The title will be display on the search engine results page. As you can see it’s displayed in big blue text.
You can edit your Title in your website dashboard. Here is what it looks like in WordPress.
How to choose the best title tags for your blog posts
- Stick within 55 characters in length – If not, it may get automatically cut off and…
- Make sure you include your main keyword
- Use short sentences e.g. “SEO checklist for Optimising Blog Post”
- Avoid stuffing titles with too many keywords e.g “SEO Checklist. Best SEO checklist Blog Post, SEO”
- Use hyphens (-) or pipes (|) to separate sentences. It looks neater.
9. Make the most of your meta description
Each blog post you publish will have its own meta description. It’s the small grey text beneath the URL on the Google results listings.
As you can see, it’s longer than the title tag so there’s more room to include more information. Unlike the Title tag, Meta Descriptions are no longer classed as a strong ranking factor. However, they are still extremely important.
The words you use here will determine how many people click on your listing rather than the other results on Google. A compelling description will dramatically increase your click through rate.
A lot of businesses don’t spend the time producing quality meta descriptions and miss out on visitors.
You can edit your Meta Description in your website dashboard and it’s usually right next to your search engine title (title tag)
Top tips for meta descriptions
- Use 130–150 characters in your description
- Ask a question e.g. Are you writing blog posts that nobody reads?…
- Include a call to action where possible
10. Categories and Tags
Categories and tags are used to structure the content on your website. You can group certain content together by assigning a number of categories and/or tags.

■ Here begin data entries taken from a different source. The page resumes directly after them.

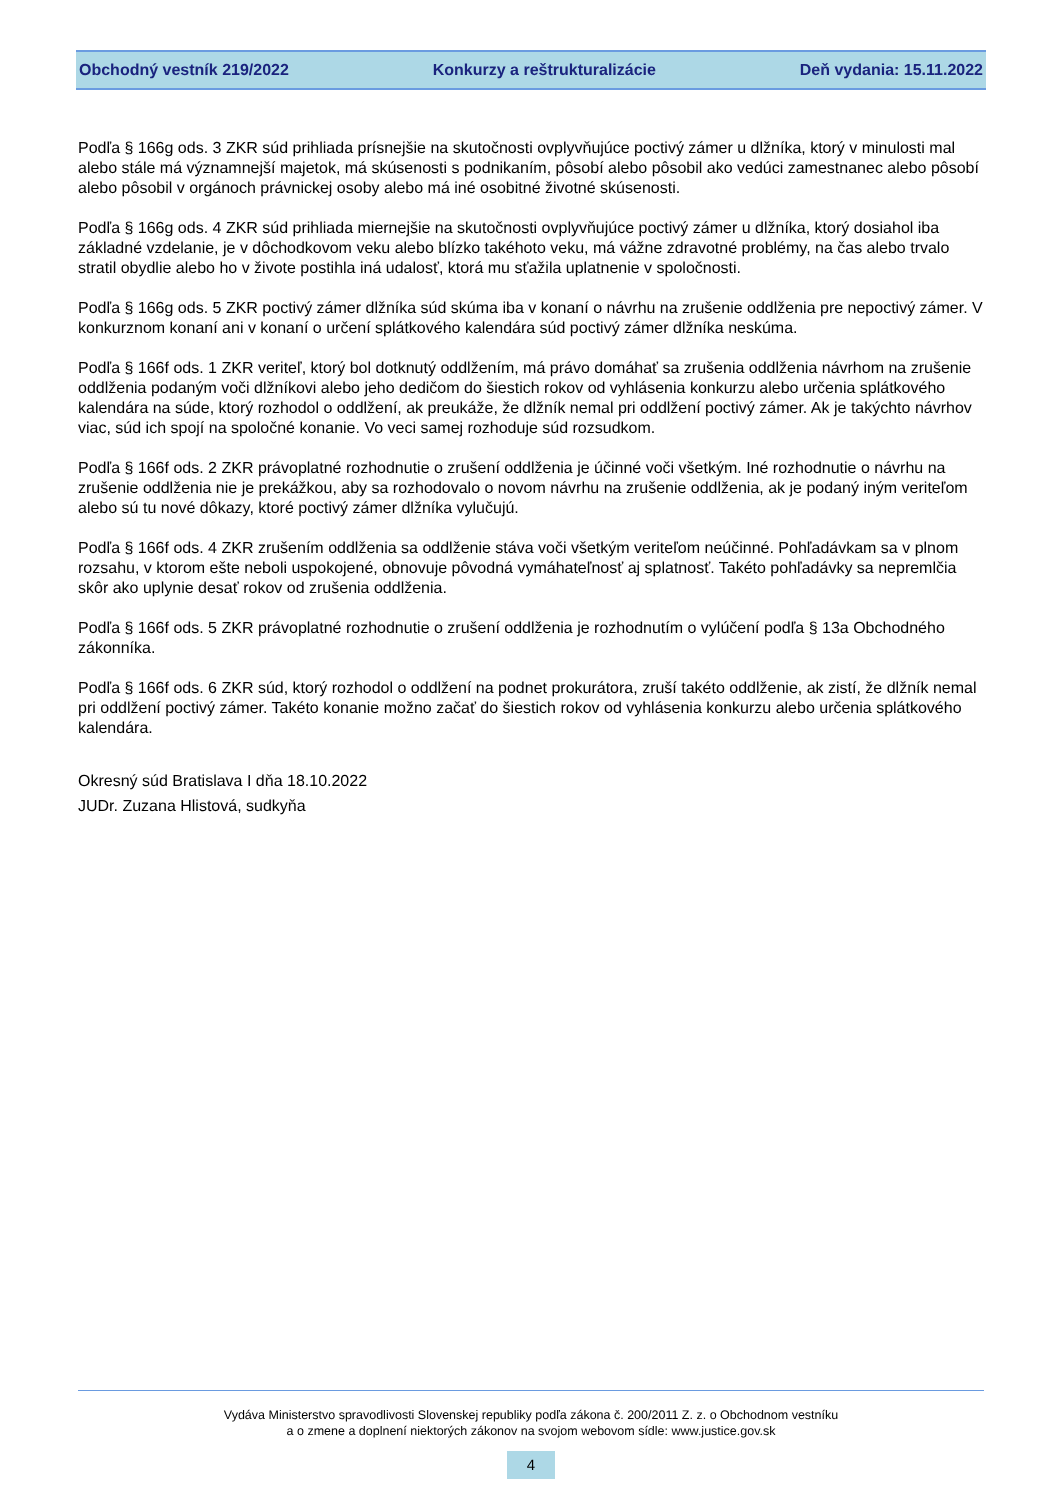Obchodný vestník 219/2022 Konkurzy a reštrukturalizácie Deň vydania: 15.11.2022
Podľa § 166g ods. 3 ZKR súd prihliada prísnejšie na skutočnosti ovplyvňujúce poctivý zámer u dlžníka, ktorý v minulosti mal alebo stále má významnejší majetok, má skúsenosti s podnikaním, pôsobí alebo pôsobil ako vedúci zamestnanec alebo pôsobí alebo pôsobil v orgánoch právnickej osoby alebo má iné osobitné životné skúsenosti.
Podľa § 166g ods. 4 ZKR súd prihliada miernejšie na skutočnosti ovplyvňujúce poctivý zámer u dlžníka, ktorý dosiahol iba základné vzdelanie, je v dôchodkovom veku alebo blízko takéhoto veku, má vážne zdravotné problémy, na čas alebo trvalo stratil obydlie alebo ho v živote postihla iná udalosť, ktorá mu sťažila uplatnenie v spoločnosti.
Podľa § 166g ods. 5 ZKR poctivý zámer dlžníka súd skúma iba v konaní o návrhu na zrušenie oddlženia pre nepoctivý zámer. V konkurznom konaní ani v konaní o určení splátkového kalendára súd poctivý zámer dlžníka neskúma.
Podľa § 166f ods. 1 ZKR veriteľ, ktorý bol dotknutý oddlžením, má právo domáhať sa zrušenia oddlženia návrhom na zrušenie oddlženia podaným voči dlžníkovi alebo jeho dedičom do šiestich rokov od vyhlásenia konkurzu alebo určenia splátkového kalendára na súde, ktorý rozhodol o oddlžení, ak preukáže, že dlžník nemal pri oddlžení poctivý zámer. Ak je takýchto návrhov viac, súd ich spojí na spoločné konanie. Vo veci samej rozhoduje súd rozsudkom.
Podľa § 166f ods. 2 ZKR právoplatné rozhodnutie o zrušení oddlženia je účinné voči všetkým. Iné rozhodnutie o návrhu na zrušenie oddlženia nie je prekážkou, aby sa rozhodovalo o novom návrhu na zrušenie oddlženia, ak je podaný iným veriteľom alebo sú tu nové dôkazy, ktoré poctivý zámer dlžníka vylučujú.
Podľa § 166f ods. 4 ZKR zrušením oddlženia sa oddlženie stáva voči všetkým veriteľom neúčinné. Pohľadávkam sa v plnom rozsahu, v ktorom ešte neboli uspokojené, obnovuje pôvodná vymáhateľnosť aj splatnosť. Takéto pohľadávky sa nepremlčia skôr ako uplynie desať rokov od zrušenia oddlženia.
Podľa § 166f ods. 5 ZKR právoplatné rozhodnutie o zrušení oddlženia je rozhodnutím o vylúčení podľa § 13a Obchodného zákonníka.
Podľa § 166f ods. 6 ZKR súd, ktorý rozhodol o oddlžení na podnet prokurátora, zruší takéto oddlženie, ak zistí, že dlžník nemal pri oddlžení poctivý zámer. Takéto konanie možno začať do šiestich rokov od vyhlásenia konkurzu alebo určenia splátkového kalendára.
Okresný súd Bratislava I dňa 18.10.2022
JUDr. Zuzana Hlistová, sudkyňa
Vydáva Ministerstvo spravodlivosti Slovenskej republiky podľa zákona č. 200/2011 Z. z. o Obchodnom vestníku
a o zmene a doplnení niektorých zákonov na svojom webovom sídle: www.justice.gov.sk
4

Although they don’t have a massive SEO benefit, this will make things easier for your visitors when browsing your website.
There are no hard and fast rules about categories and tags but I like to follow a certain system that makes sense for users and search engines.
A category is usually used as the MAIN topic of the post. For this post I’ve used “SEO”. I only tend to use one category per post but you could use more if you really needed to.
Tags are used as extra topics that you speak about throughout the post. I usually use 5 per blog post and for this one, I used SEO, Blog, Blogging, Content and Content Marketing.
As you can see, I’ve used SEO for the category and also a tag.
I’ve found that by structuring each post this way, it allows me find my own content easier and has a nice clean pattern for my visitors to follow too.
I also have a section at the bottom of my blog posts that show related content. Depending on which post you’re reading, different content will appear based on the categories and tags I’ve chosen.
Top tips for using categories and tags
- Try to use one category
- Use a number of tags for any sub-categories
- Try to keep a similar process for all future posts
11. Social media signals
Social media plays an important role in how Google views your content. Blog posts that get lots of likes and shares show search engines that your content is interesting and/or valuable. On the flip side, if your content doesn’t have as many, Google may favour other content on the web and show them higher up in search results.
Most SEO software such as Moz now include social media counters to encourage you to focus on increasing these social signals.
There are a number of things you can do with your blog articles to encourage people to like and share them.
- Include a social sharing bar like we have on the left of this article
- Include tweetables to make tweeting your content easier
- Ask for shares as your call to action
- Include links to online influencers and brands. They’ll likely share it too.
So now you have a list of things you can do before, during and after you’ve written a blog post. Even if you aren’t able to do every single one, you’ll still put yourself in a very strong position to rank well in search engines.